USCIS may then review the self-petition to see whether it can be approved if everything you stated within is true. This is called a "prima facie determination."

If USCIS decides that your self-petition can be approved if it is true, it will send you a "Prima Facie Approval" letter. This does not mean you are granted anything yet. It does, however, mean that you can qualify for some types of public assistance. After sending you this Prima Facie Approval letter, USCIS will take more time to look carefully at your self-petition.

If USCIS needs more evidence to determine whether it should approve your I-360, it will send you a letter asking for it (a "Request for Evidence" or "RFE").

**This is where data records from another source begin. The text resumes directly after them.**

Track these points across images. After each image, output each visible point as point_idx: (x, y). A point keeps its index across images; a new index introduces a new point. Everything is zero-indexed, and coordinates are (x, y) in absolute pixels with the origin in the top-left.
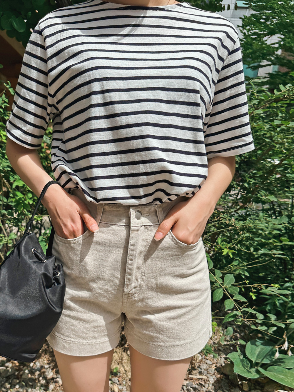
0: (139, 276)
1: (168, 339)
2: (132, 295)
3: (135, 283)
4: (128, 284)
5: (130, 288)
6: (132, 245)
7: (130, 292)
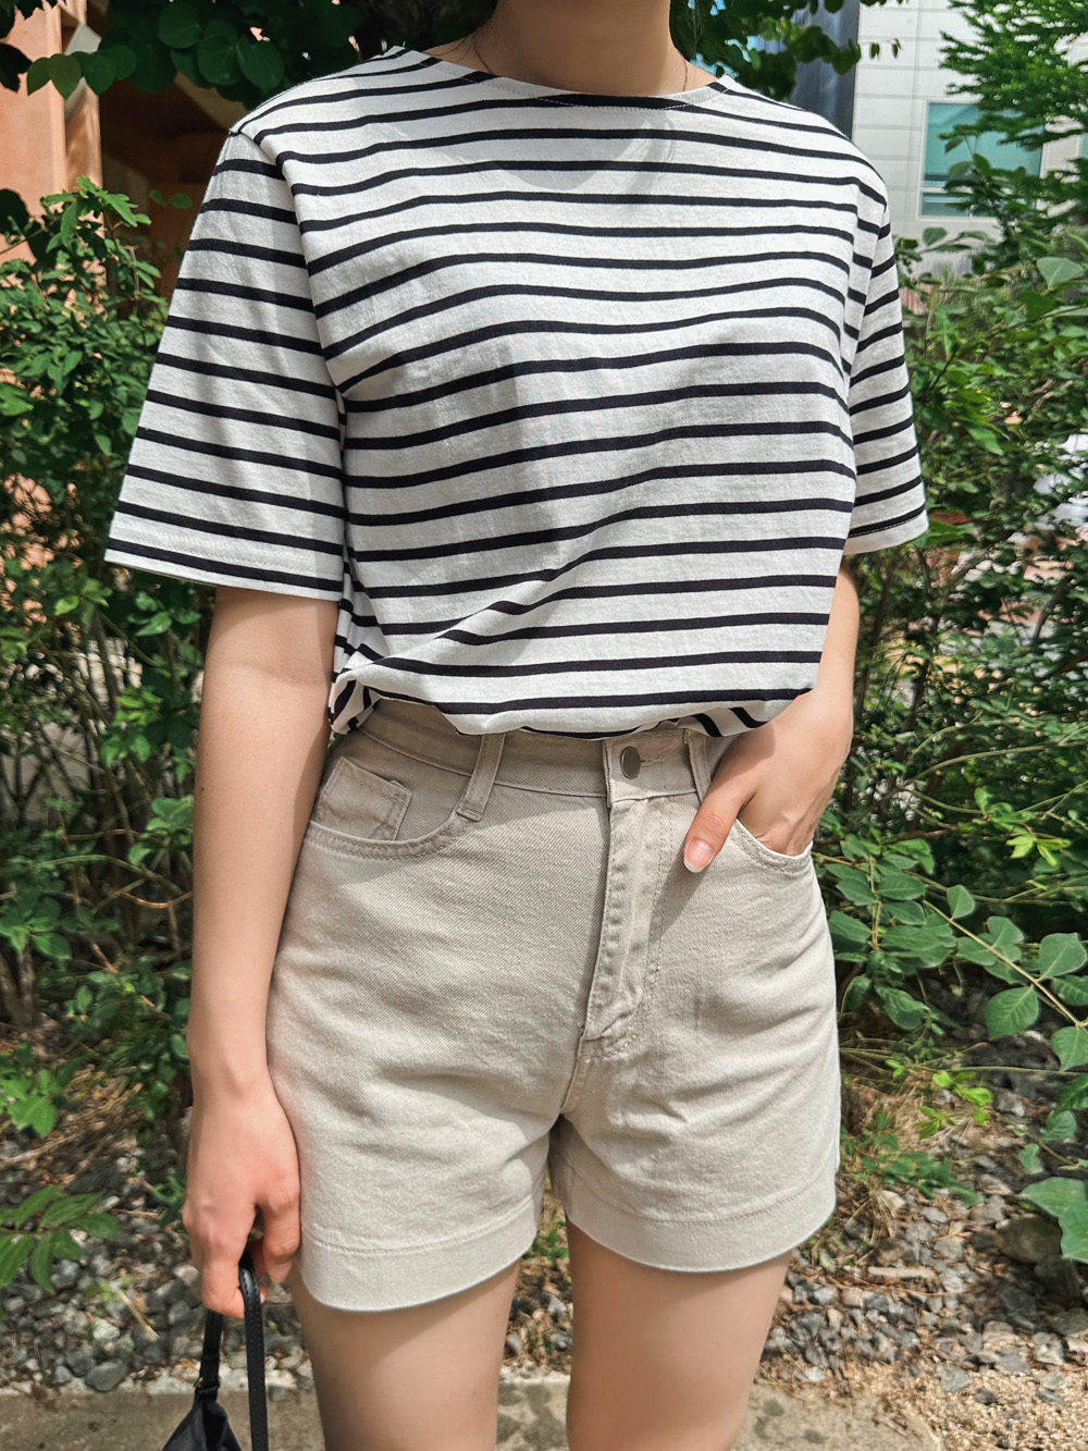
0: (638, 972)
2: (612, 1044)
3: (624, 998)
4: (600, 1007)
5: (605, 1018)
6: (620, 868)
7: (605, 1034)
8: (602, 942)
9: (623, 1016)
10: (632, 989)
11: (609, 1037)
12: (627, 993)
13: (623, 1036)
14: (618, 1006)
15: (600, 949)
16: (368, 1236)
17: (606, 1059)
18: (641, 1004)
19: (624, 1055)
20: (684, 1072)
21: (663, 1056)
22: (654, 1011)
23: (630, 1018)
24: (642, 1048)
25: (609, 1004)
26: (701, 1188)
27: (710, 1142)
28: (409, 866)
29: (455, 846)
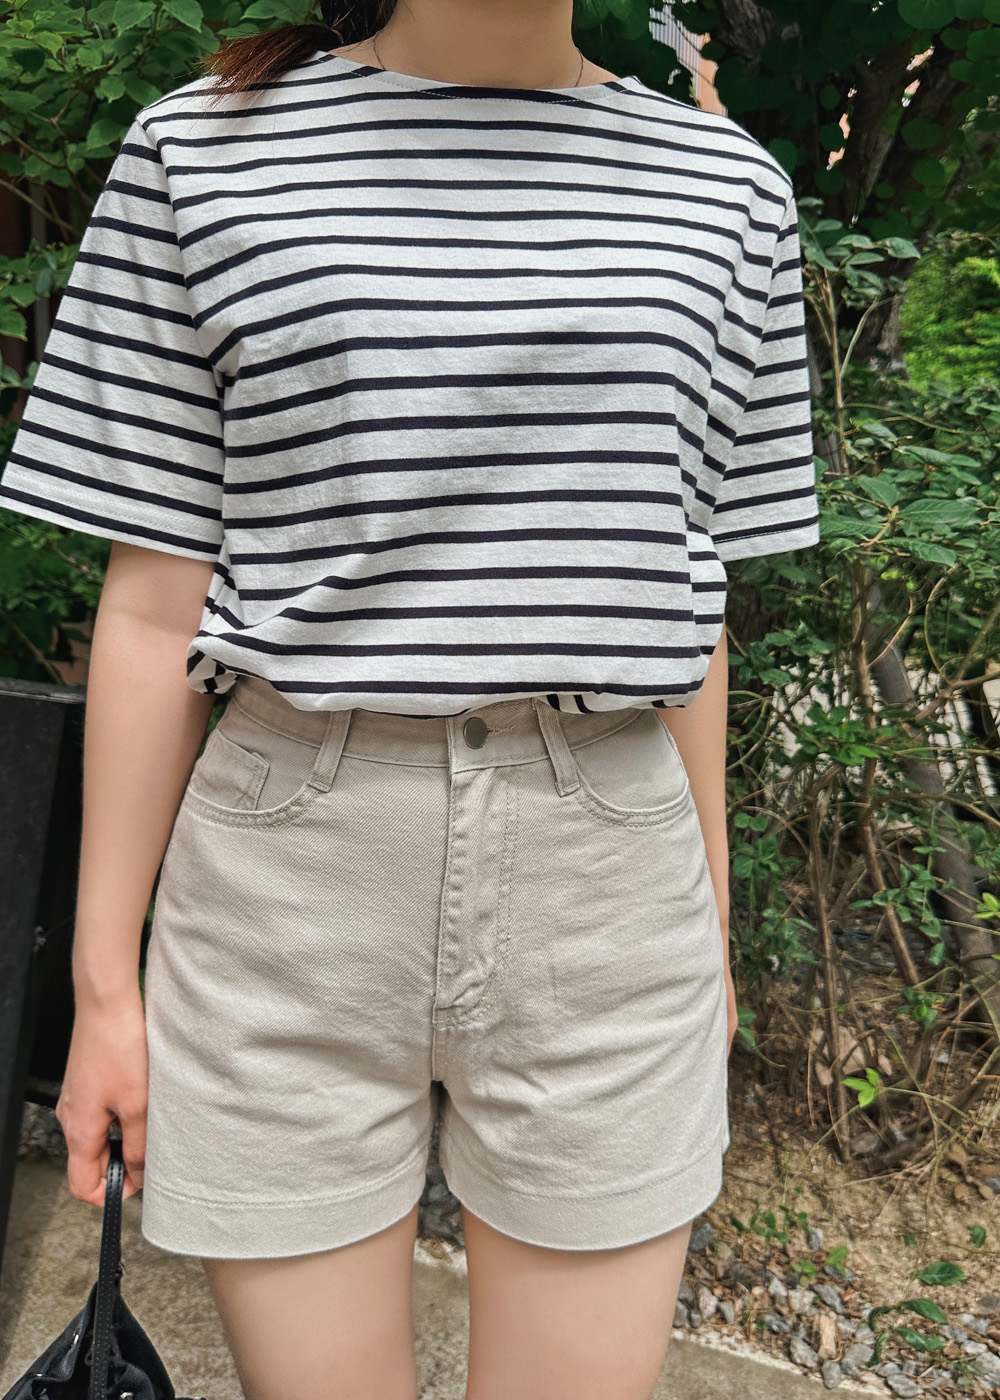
0: (487, 941)
2: (466, 1013)
3: (475, 968)
4: (448, 975)
5: (456, 988)
6: (461, 836)
7: (457, 1003)
8: (443, 907)
9: (475, 985)
10: (483, 959)
11: (461, 1006)
12: (477, 963)
13: (477, 1005)
15: (443, 914)
16: (232, 1189)
18: (492, 975)
19: (479, 1025)
20: (542, 1042)
22: (508, 981)
24: (497, 1017)
26: (566, 1164)
27: (573, 1116)
28: (267, 835)
29: (306, 816)
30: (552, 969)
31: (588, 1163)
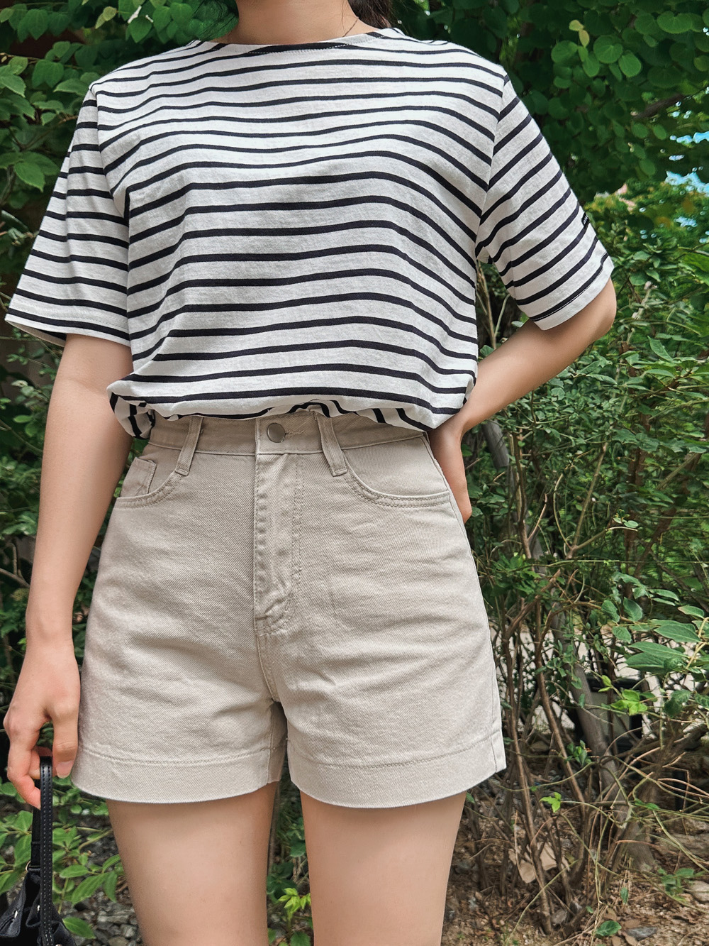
0: (286, 571)
1: (371, 747)
2: (274, 622)
3: (278, 589)
4: (260, 592)
5: (267, 603)
6: (262, 496)
7: (268, 614)
8: (255, 545)
9: (279, 601)
10: (283, 583)
11: (271, 616)
12: (280, 586)
13: (281, 617)
14: (274, 594)
15: (255, 550)
16: (126, 750)
17: (273, 634)
18: (291, 595)
19: (283, 631)
21: (312, 634)
22: (301, 600)
23: (284, 604)
24: (296, 627)
25: (267, 591)
28: (152, 509)
29: (174, 492)
30: (331, 594)
31: (366, 739)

You will have a set period of time, usually 60 days, in which to give USCIS the new evidence or an explanation as to why you cannot do so.

If USCIS does not believe you qualify as an abused spouse, parent, or child, it might send you a "Notice of Intent to Deny." This will state the reasons why USCIS believes you do not qualify, and will give you additional time to send evidence that will change its mind. If you do not send convincing follow-up evidence, USCIS will deny the self-petition.

USCIS can also deny your I-360 without sending you a Notice of Intent to Deny.

After Your I-360 Receives USCIS Approval

If USCIS believes it has enough evidence showing that you are an abused spouse, parent, or child, it will send you an approval letter for your self-petition. This does not mean you are a lawful permanent resident yet, however. You have only completed the first step in the process.

Next, you can begin to prepare your application to adjust your status (receive a green card). The main form for this is USCIS Form I-485, and more detailed instructions are found in How to File for Adjustment of Status (a Green Card) Based on VAWA.

If the abuser is a U.S. citizen, you are eligible to apply to adjust status as soon as your I-360 has been approved.

If the abuser is a permanent resident (green card holder), however, you will have to wait for a visa to become available in order to apply for your green card; in other words, for your "priority date" to become current. That could take several months or even years. However, with an approved I-360, you can remain lawfully in the U.S. and can request work authorization (an EAD, as described above) while you wait.

Your "priority date" would ordinarily be set based on the date that your I-360 was approved. If, however, the abuser previously filed an I-130 petition for you, you can use that priority date instead.

See Adjustment of Status Procedures for more information on this final stage of the green card application process.

Getting Legal Help

Because the process of applying for VAWA-based permanent residence is complex, consider getting a full analysis of your situation from an experienced immigration attorney. The attorney can also help you prepare the paperwork and monitor your application as it makes its way through the system.